#### SOURCE MATERIAL
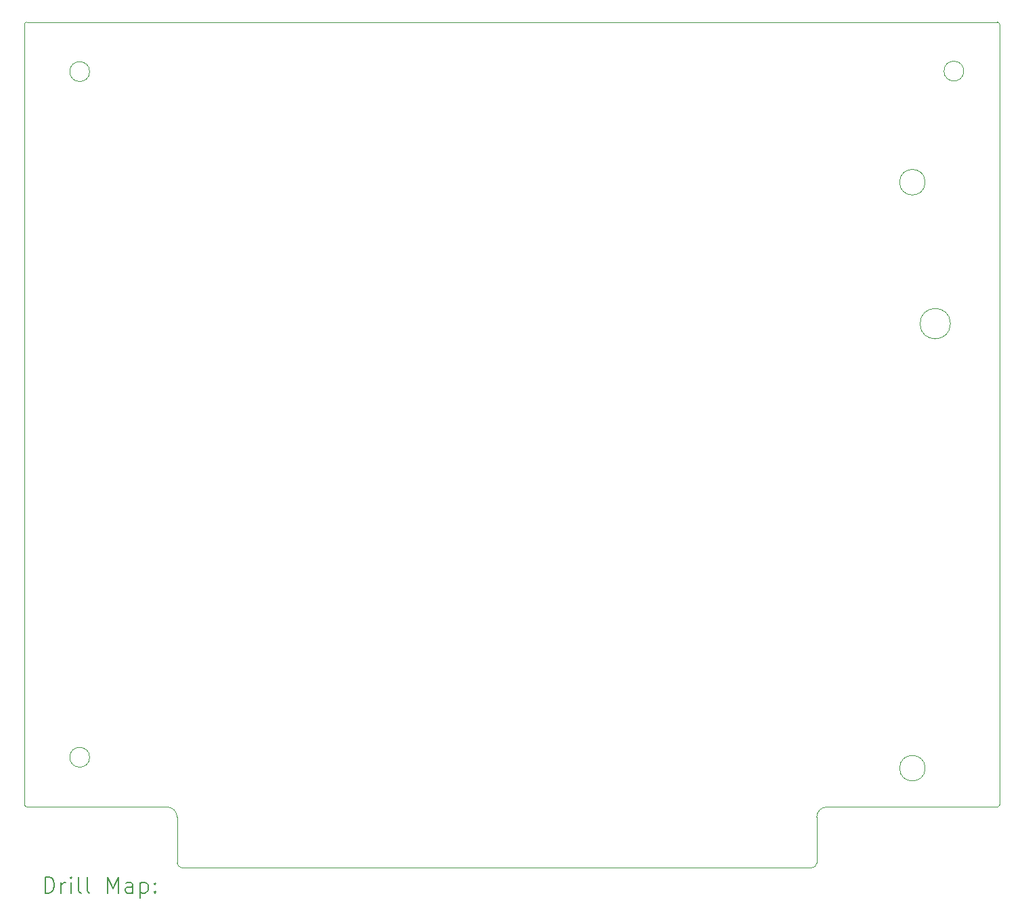
<source format=gbr>
%TF.GenerationSoftware,KiCad,Pcbnew,8.0.9*%
%TF.CreationDate,2025-03-24T20:53:28+01:00*%
%TF.ProjectId,Mindscape_Music_Board,4d696e64-7363-4617-9065-5f4d75736963,rev?*%
%TF.SameCoordinates,Original*%
%TF.FileFunction,Drillmap*%
%TF.FilePolarity,Positive*%
%FSLAX45Y45*%
G04 Gerber Fmt 4.5, Leading zero omitted, Abs format (unit mm)*
G04 Created by KiCad (PCBNEW 8.0.9) date 2025-03-24 20:53:28*
%MOMM*%
%LPD*%
G01*
G04 APERTURE LIST*
%ADD10C,0.050000*%
%ADD11C,0.200000*%
G04 APERTURE END LIST*
D10*
X7499500Y-13551000D02*
X5748000Y-13551000D01*
X5718000Y-3752000D02*
G75*
G02*
X5748000Y-3722000I30000J0D01*
G01*
X5748000Y-13551000D02*
G75*
G02*
X5718000Y-13521000I0J30000D01*
G01*
X5748000Y-3722000D02*
X17886000Y-3722000D01*
X17916000Y-13521000D02*
G75*
G02*
X17886000Y-13551000I-30000J0D01*
G01*
X17916000Y-3752000D02*
X17916000Y-13521000D01*
X17886000Y-13551000D02*
X15754500Y-13551000D01*
X17886000Y-3722000D02*
G75*
G02*
X17916000Y-3752000I0J-30000D01*
G01*
X16984000Y-13065000D02*
G75*
G02*
X16664000Y-13065000I-160000J0D01*
G01*
X16664000Y-13065000D02*
G75*
G02*
X16984000Y-13065000I160000J0D01*
G01*
X6531000Y-4343000D02*
G75*
G02*
X6283000Y-4343000I-124000J0D01*
G01*
X6283000Y-4343000D02*
G75*
G02*
X6531000Y-4343000I124000J0D01*
G01*
X5718000Y-13521000D02*
X5718000Y-3752000D01*
X16984000Y-5728000D02*
G75*
G02*
X16664000Y-5728000I-160000J0D01*
G01*
X16664000Y-5728000D02*
G75*
G02*
X16984000Y-5728000I160000J0D01*
G01*
X6531000Y-12928000D02*
G75*
G02*
X6283000Y-12928000I-124000J0D01*
G01*
X6283000Y-12928000D02*
G75*
G02*
X6531000Y-12928000I124000J0D01*
G01*
X17467000Y-4337000D02*
G75*
G02*
X17219000Y-4337000I-124000J0D01*
G01*
X17219000Y-4337000D02*
G75*
G02*
X17467000Y-4337000I124000J0D01*
G01*
X17300000Y-7499000D02*
G75*
G02*
X16920000Y-7499000I-190000J0D01*
G01*
X16920000Y-7499000D02*
G75*
G02*
X17300000Y-7499000I190000J0D01*
G01*
X7626500Y-14249500D02*
X7626500Y-13678000D01*
X7690000Y-14313000D02*
X15564000Y-14313000D01*
X15627500Y-14249500D02*
X15627500Y-13678000D01*
X7499500Y-13551000D02*
G75*
G02*
X7626500Y-13678000I0J-127000D01*
G01*
X7690000Y-14313000D02*
G75*
G02*
X7626500Y-14249500I0J63500D01*
G01*
X15627500Y-13678000D02*
G75*
G02*
X15754500Y-13551000I127000J0D01*
G01*
X15627500Y-14249500D02*
G75*
G02*
X15564000Y-14313000I-63500J0D01*
G01*
D11*
X5976277Y-14626984D02*
X5976277Y-14426984D01*
X5976277Y-14426984D02*
X6023896Y-14426984D01*
X6023896Y-14426984D02*
X6052467Y-14436508D01*
X6052467Y-14436508D02*
X6071515Y-14455555D01*
X6071515Y-14455555D02*
X6081039Y-14474603D01*
X6081039Y-14474603D02*
X6090562Y-14512698D01*
X6090562Y-14512698D02*
X6090562Y-14541269D01*
X6090562Y-14541269D02*
X6081039Y-14579365D01*
X6081039Y-14579365D02*
X6071515Y-14598412D01*
X6071515Y-14598412D02*
X6052467Y-14617460D01*
X6052467Y-14617460D02*
X6023896Y-14626984D01*
X6023896Y-14626984D02*
X5976277Y-14626984D01*
X6176277Y-14626984D02*
X6176277Y-14493650D01*
X6176277Y-14531746D02*
X6185801Y-14512698D01*
X6185801Y-14512698D02*
X6195324Y-14503174D01*
X6195324Y-14503174D02*
X6214372Y-14493650D01*
X6214372Y-14493650D02*
X6233420Y-14493650D01*
X6300086Y-14626984D02*
X6300086Y-14493650D01*
X6300086Y-14426984D02*
X6290562Y-14436508D01*
X6290562Y-14436508D02*
X6300086Y-14446031D01*
X6300086Y-14446031D02*
X6309610Y-14436508D01*
X6309610Y-14436508D02*
X6300086Y-14426984D01*
X6300086Y-14426984D02*
X6300086Y-14446031D01*
X6423896Y-14626984D02*
X6404848Y-14617460D01*
X6404848Y-14617460D02*
X6395324Y-14598412D01*
X6395324Y-14598412D02*
X6395324Y-14426984D01*
X6528658Y-14626984D02*
X6509610Y-14617460D01*
X6509610Y-14617460D02*
X6500086Y-14598412D01*
X6500086Y-14598412D02*
X6500086Y-14426984D01*
X6757229Y-14626984D02*
X6757229Y-14426984D01*
X6757229Y-14426984D02*
X6823896Y-14569841D01*
X6823896Y-14569841D02*
X6890562Y-14426984D01*
X6890562Y-14426984D02*
X6890562Y-14626984D01*
X7071515Y-14626984D02*
X7071515Y-14522222D01*
X7071515Y-14522222D02*
X7061991Y-14503174D01*
X7061991Y-14503174D02*
X7042943Y-14493650D01*
X7042943Y-14493650D02*
X7004848Y-14493650D01*
X7004848Y-14493650D02*
X6985801Y-14503174D01*
X7071515Y-14617460D02*
X7052467Y-14626984D01*
X7052467Y-14626984D02*
X7004848Y-14626984D01*
X7004848Y-14626984D02*
X6985801Y-14617460D01*
X6985801Y-14617460D02*
X6976277Y-14598412D01*
X6976277Y-14598412D02*
X6976277Y-14579365D01*
X6976277Y-14579365D02*
X6985801Y-14560317D01*
X6985801Y-14560317D02*
X7004848Y-14550793D01*
X7004848Y-14550793D02*
X7052467Y-14550793D01*
X7052467Y-14550793D02*
X7071515Y-14541269D01*
X7166753Y-14493650D02*
X7166753Y-14693650D01*
X7166753Y-14503174D02*
X7185801Y-14493650D01*
X7185801Y-14493650D02*
X7223896Y-14493650D01*
X7223896Y-14493650D02*
X7242943Y-14503174D01*
X7242943Y-14503174D02*
X7252467Y-14512698D01*
X7252467Y-14512698D02*
X7261991Y-14531746D01*
X7261991Y-14531746D02*
X7261991Y-14588888D01*
X7261991Y-14588888D02*
X7252467Y-14607936D01*
X7252467Y-14607936D02*
X7242943Y-14617460D01*
X7242943Y-14617460D02*
X7223896Y-14626984D01*
X7223896Y-14626984D02*
X7185801Y-14626984D01*
X7185801Y-14626984D02*
X7166753Y-14617460D01*
X7347705Y-14607936D02*
X7357229Y-14617460D01*
X7357229Y-14617460D02*
X7347705Y-14626984D01*
X7347705Y-14626984D02*
X7338182Y-14617460D01*
X7338182Y-14617460D02*
X7347705Y-14607936D01*
X7347705Y-14607936D02*
X7347705Y-14626984D01*
X7347705Y-14503174D02*
X7357229Y-14512698D01*
X7357229Y-14512698D02*
X7347705Y-14522222D01*
X7347705Y-14522222D02*
X7338182Y-14512698D01*
X7338182Y-14512698D02*
X7347705Y-14503174D01*
X7347705Y-14503174D02*
X7347705Y-14522222D01*
M02*

</source>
########
→ TASK PROMPT
Copy each line of the data that includes the word "KiCad".

→ ANSWER TO THIS TASK
%TF.GenerationSoftware,KiCad,Pcbnew,8.0.9*%
G04 Created by KiCad (PCBNEW 8.0.9) date 2025-03-24 20:53:28*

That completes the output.